**Task directions**
Each of the following records is to be output exactly.

——————————

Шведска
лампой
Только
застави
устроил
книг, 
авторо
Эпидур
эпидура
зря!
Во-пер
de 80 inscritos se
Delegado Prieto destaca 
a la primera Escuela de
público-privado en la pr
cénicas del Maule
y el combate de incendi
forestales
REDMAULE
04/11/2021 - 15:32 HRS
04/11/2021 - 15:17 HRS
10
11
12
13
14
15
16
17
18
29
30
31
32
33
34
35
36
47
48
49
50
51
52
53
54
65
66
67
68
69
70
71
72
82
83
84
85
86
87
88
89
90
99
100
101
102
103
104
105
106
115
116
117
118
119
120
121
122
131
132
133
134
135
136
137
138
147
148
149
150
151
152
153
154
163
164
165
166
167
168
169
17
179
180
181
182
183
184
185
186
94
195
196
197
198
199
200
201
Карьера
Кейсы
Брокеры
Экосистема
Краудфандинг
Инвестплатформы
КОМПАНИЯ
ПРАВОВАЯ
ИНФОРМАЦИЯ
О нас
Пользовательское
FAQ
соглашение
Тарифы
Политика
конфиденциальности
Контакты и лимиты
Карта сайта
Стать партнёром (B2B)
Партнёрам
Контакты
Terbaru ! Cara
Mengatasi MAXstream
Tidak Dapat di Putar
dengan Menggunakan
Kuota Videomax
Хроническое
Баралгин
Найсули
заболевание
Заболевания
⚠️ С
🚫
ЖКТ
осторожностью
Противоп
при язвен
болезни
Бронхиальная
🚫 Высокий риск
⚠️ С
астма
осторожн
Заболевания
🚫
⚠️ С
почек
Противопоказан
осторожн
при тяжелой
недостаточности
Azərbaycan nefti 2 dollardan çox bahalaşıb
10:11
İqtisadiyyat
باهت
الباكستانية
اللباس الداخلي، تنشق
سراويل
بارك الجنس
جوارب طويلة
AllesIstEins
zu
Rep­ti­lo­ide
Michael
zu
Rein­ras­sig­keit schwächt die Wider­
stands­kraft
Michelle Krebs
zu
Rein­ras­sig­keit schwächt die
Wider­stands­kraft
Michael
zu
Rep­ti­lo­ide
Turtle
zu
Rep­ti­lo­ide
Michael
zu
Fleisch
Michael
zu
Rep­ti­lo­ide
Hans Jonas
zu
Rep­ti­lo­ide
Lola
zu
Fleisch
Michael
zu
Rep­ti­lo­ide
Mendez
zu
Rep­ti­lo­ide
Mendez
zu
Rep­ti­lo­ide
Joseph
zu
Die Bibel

——————————

**Answer to this task**
Шведска
лампой
Только
застави
устроил
книг, 
авторо
Эпидур
эпидура
зря!
Во-пер
de 80 inscritos se
Delegado Prieto destaca 
a la primera Escuela de
público-privado en la pr
cénicas del Maule
y el combate de incendi
forestales
REDMAULE
04/11/2021 - 15:32 HRS
04/11/2021 - 15:17 HRS
10
11
12
13
14
15
16
17
18
29
30
31
32
33
34
35
36
47
48
49
50
51
52
53
54
65
66
67
68
69
70
71
72
82
83
84
85
86
87
88
89
90
99
100
101
102
103
104
105
106
115
116
117
118
119
120
121
122
131
132
133
134
135
136
137
138
147
148
149
150
151
152
153
154
163
164
165
166
167
168
169
17
179
180
181
182
183
184
185
186
94
195
196
197
198
199
200
201
Карьера
Кейсы
Брокеры
Экосистема
Краудфандинг
Инвестплатформы
КОМПАНИЯ
ПРАВОВАЯ
ИНФОРМАЦИЯ
О нас
Пользовательское
FAQ
соглашение
Тарифы
Политика
конфиденциальности
Контакты и лимиты
Карта сайта
Стать партнёром (B2B)
Партнёрам
Контакты
Terbaru ! Cara
Mengatasi MAXstream
Tidak Dapat di Putar
dengan Menggunakan
Kuota Videomax
Хроническое
Баралгин
Найсули
заболевание
Заболевания
⚠️ С
🚫
ЖКТ
осторожностью
Противоп
при язвен
болезни
Бронхиальная
🚫 Высокий риск
⚠️ С
астма
осторожн
Заболевания
🚫
⚠️ С
почек
Противопоказан
осторожн
при тяжелой
недостаточности
Azərbaycan nefti 2 dollardan çox bahalaşıb
10:11
İqtisadiyyat
باهت
الباكستانية
اللباس الداخلي، تنشق
سراويل
بارك الجنس
جوارب طويلة
AllesIstEins
zu
Rep­ti­lo­ide
Michael
zu
Rein­ras­sig­keit schwächt die Wider­
stands­kraft
Michelle Krebs
zu
Rein­ras­sig­keit schwächt die
Wider­stands­kraft
Michael
zu
Rep­ti­lo­ide
Turtle
zu
Rep­ti­lo­ide
Michael
zu
Fleisch
Michael
zu
Rep­ti­lo­ide
Hans Jonas
zu
Rep­ti­lo­ide
Lola
zu
Fleisch
Michael
zu
Rep­ti­lo­ide
Mendez
zu
Rep­ti­lo­ide
Mendez
zu
Rep­ti­lo­ide
Joseph
zu
Die Bibel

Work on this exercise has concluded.